Wonder if they’re married. Or were married. Is this kid grandchild to both of them?

Kris lifted the blanket. The stench was bad.

“I see a raw wound crossing the lower back of the leg below the knee. There is a smell, and there are ugly red runners coming up the leg.”

“How far?”

“Past midthigh.”

“We’ve got a major problem, and we don’t even know which protocols will help and which will kill. Any chance you can just walk away?”

“It would be real nice, Doc, if we won this one. We might win a lot more than just one kid’s life.”

“So I get the call. I’m headed down with a full emergency-intervention team. Give me vitals on the child and see if you can get me some vitals from any other folks standing around. It would be nice to know what normal is.”

A Marine medic was charging up the landing, a bag in his hand. Not far behind him was a Sailor from the lander running with an even larger bag over her shoulder.

Kris had no idea how many tens of billions of these people she had killed and done it with full intent and no regrets. Now she found herself in a fight to keep one little one alive.

It was just this kind of fight yesterday that I lost. I will not lose this one today.

“Do you know what you’re doing?” Jack asked, trying to get himself between the woman with the club and Kris.

“I wanted someone open to change,” she said. “Have you seen anyone more open to change than this old man? He damn near killed a god to get our attention.”

“But what can one guy do?”

“Jack, I don’t honestly know, but at least he’s trying. That’s a whole lot better than a whole lot of nothing.”
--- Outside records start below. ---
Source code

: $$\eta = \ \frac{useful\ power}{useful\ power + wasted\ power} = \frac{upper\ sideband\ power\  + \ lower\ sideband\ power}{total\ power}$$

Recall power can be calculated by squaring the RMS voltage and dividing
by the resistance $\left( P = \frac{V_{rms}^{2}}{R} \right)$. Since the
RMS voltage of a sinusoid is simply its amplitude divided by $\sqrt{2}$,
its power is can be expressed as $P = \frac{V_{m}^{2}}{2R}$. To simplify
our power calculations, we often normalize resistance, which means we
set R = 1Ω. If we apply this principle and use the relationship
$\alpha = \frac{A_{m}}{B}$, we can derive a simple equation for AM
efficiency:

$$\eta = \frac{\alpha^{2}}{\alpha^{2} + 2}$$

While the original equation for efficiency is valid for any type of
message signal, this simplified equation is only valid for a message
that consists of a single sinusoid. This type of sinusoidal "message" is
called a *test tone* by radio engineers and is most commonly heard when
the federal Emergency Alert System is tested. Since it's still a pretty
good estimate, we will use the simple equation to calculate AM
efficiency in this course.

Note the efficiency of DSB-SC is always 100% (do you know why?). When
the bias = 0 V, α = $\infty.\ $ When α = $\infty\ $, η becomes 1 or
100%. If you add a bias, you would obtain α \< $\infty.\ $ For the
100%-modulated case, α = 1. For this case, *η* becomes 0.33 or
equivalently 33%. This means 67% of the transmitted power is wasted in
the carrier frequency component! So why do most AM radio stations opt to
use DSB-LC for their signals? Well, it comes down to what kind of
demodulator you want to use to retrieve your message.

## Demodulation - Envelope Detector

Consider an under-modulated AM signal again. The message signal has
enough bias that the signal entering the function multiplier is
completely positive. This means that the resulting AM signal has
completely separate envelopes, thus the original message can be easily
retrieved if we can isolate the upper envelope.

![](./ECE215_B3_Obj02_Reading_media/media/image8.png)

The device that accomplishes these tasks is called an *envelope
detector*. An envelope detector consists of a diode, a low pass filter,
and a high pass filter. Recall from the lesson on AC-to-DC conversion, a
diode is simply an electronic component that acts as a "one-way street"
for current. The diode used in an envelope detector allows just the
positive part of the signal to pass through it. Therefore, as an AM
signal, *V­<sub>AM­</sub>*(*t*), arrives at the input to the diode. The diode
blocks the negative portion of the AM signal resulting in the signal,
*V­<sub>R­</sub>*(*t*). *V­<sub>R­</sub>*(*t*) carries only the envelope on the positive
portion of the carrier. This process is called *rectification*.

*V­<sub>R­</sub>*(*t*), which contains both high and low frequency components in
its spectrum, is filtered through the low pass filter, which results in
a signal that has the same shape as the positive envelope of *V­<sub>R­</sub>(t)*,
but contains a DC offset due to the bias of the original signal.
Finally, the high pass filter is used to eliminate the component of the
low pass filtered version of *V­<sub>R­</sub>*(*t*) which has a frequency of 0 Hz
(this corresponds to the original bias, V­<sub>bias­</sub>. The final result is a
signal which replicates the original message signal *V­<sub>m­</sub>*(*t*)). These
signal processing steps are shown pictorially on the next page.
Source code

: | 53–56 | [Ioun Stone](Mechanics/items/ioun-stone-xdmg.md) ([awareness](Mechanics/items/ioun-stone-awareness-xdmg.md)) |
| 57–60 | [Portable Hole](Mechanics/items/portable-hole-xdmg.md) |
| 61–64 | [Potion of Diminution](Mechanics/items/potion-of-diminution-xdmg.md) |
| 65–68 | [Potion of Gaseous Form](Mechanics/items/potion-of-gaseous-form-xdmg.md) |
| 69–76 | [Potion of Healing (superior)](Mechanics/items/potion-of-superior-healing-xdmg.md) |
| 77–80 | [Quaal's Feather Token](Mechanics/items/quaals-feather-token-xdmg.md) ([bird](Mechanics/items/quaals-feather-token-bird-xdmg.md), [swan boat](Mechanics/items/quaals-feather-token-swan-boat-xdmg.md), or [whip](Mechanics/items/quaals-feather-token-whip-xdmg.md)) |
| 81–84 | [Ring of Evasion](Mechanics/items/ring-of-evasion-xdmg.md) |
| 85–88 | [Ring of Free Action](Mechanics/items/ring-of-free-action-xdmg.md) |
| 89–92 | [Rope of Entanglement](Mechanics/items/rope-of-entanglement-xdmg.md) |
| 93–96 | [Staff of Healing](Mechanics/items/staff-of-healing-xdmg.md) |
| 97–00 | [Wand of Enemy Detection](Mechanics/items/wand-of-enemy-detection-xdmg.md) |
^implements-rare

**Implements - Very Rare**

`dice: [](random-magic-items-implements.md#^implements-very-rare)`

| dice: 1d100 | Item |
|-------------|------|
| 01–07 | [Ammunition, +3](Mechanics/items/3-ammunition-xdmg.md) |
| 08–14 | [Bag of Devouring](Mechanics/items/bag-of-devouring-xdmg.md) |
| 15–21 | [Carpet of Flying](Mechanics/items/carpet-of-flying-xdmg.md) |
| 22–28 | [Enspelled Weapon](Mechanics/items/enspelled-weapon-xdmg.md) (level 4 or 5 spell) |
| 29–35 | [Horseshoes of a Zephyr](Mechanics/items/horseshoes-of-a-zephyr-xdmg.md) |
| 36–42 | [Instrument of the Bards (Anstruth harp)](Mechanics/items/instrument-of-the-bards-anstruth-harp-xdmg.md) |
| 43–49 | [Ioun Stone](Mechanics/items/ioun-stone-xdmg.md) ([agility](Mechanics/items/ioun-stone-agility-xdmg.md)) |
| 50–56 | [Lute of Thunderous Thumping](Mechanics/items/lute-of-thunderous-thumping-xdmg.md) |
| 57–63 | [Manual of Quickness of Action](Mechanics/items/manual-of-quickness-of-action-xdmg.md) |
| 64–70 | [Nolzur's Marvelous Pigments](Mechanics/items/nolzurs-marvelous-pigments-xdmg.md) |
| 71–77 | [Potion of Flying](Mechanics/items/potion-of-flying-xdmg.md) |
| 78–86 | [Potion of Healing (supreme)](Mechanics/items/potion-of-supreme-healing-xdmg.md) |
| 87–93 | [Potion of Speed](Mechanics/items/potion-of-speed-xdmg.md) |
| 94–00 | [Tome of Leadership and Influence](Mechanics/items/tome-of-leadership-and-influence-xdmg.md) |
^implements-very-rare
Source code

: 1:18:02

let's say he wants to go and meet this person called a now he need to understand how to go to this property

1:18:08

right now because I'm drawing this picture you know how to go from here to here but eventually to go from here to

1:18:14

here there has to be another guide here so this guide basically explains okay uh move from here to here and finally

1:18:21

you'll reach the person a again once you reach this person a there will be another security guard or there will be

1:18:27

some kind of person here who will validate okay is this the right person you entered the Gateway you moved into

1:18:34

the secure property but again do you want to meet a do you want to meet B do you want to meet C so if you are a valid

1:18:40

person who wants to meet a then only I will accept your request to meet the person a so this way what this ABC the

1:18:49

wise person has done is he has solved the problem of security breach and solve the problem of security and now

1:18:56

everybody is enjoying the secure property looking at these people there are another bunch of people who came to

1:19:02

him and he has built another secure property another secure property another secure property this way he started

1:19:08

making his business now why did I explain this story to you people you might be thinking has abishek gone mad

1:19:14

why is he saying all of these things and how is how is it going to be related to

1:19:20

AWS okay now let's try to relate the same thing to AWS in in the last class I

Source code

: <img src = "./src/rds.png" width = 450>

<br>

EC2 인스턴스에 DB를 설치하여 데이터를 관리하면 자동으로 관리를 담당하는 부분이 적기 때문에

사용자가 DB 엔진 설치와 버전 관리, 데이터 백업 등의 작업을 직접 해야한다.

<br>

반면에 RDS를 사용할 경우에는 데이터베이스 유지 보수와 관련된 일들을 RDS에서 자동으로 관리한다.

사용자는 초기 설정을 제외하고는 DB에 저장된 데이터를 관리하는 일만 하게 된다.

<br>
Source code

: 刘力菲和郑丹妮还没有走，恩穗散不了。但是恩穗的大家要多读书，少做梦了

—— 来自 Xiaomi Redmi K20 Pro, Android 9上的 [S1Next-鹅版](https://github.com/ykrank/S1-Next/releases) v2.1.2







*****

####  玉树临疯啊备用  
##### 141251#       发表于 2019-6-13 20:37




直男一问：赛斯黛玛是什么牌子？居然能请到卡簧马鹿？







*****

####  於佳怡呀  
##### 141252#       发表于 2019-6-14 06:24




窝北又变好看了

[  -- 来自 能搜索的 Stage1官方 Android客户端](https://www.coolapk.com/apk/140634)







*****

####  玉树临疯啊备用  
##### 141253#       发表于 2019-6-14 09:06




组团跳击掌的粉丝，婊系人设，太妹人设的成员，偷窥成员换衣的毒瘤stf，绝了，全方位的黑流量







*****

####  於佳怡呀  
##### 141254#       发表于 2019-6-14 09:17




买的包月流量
Jack didn’t have a comeback to that. Instead, he turned to eye the woman. For a long, silent while, they eyed each other as the child on the furs radiated fever heat and moaned.

26

When the two medics arrived and had finished laying out their kit, Kris risked putting her hand on the woman’s club and lifting it away from the child. The four of them, together, backed away from the kid to make room at his side for the medics.

The corpsman did what they could to get vitals from the child and stabilize him. For now, that consisted of getting a saline drip into a very dehydrated little boy.

The needle was almost a showstopper.

Kris took her own glove off and offered the back of her hand for the needle. The young couple still seemed worried, but the old man nodded and the needle went into the child and not Kris.

The old woman stomped around saying things that Nelly said seemed to translate into one long, “It is willed. It will be.”

When she screamed it one too many times at the old man, he pounded his fist on his chest and screamed back, ~I do not will it, woman. I do not will it.~

The green girl with the long spear came forward and encouraged the bald woman to move over to the other side of the overhang.

With many a backward glance, she went. Were some of those glances of anguish?

The Sailor went to the mother and made motions to put the blood pressure cuff around her arm. The woman allowed it, then watched inquisitively as the medic did a pressure check.

“That’s interesting, one twenty over seventy-two. Pulse, seventy-five.” The medic held a thermometer to the woman’s head. “Temp 96.9.”

“I’m getting all this,” came over the net in Doc Meade’s voice.

Now it was the father’s turn. He was a bit higher on the pressure, faster in the pulse, and lower in the temperature. The grandfather stepped forward. His vitals were closer to the man’s.

Now both the green girl and the bald woman wanted to have the magic done to them. By the time the Sailor was finished with them, a line was forming. They quickly developed a database.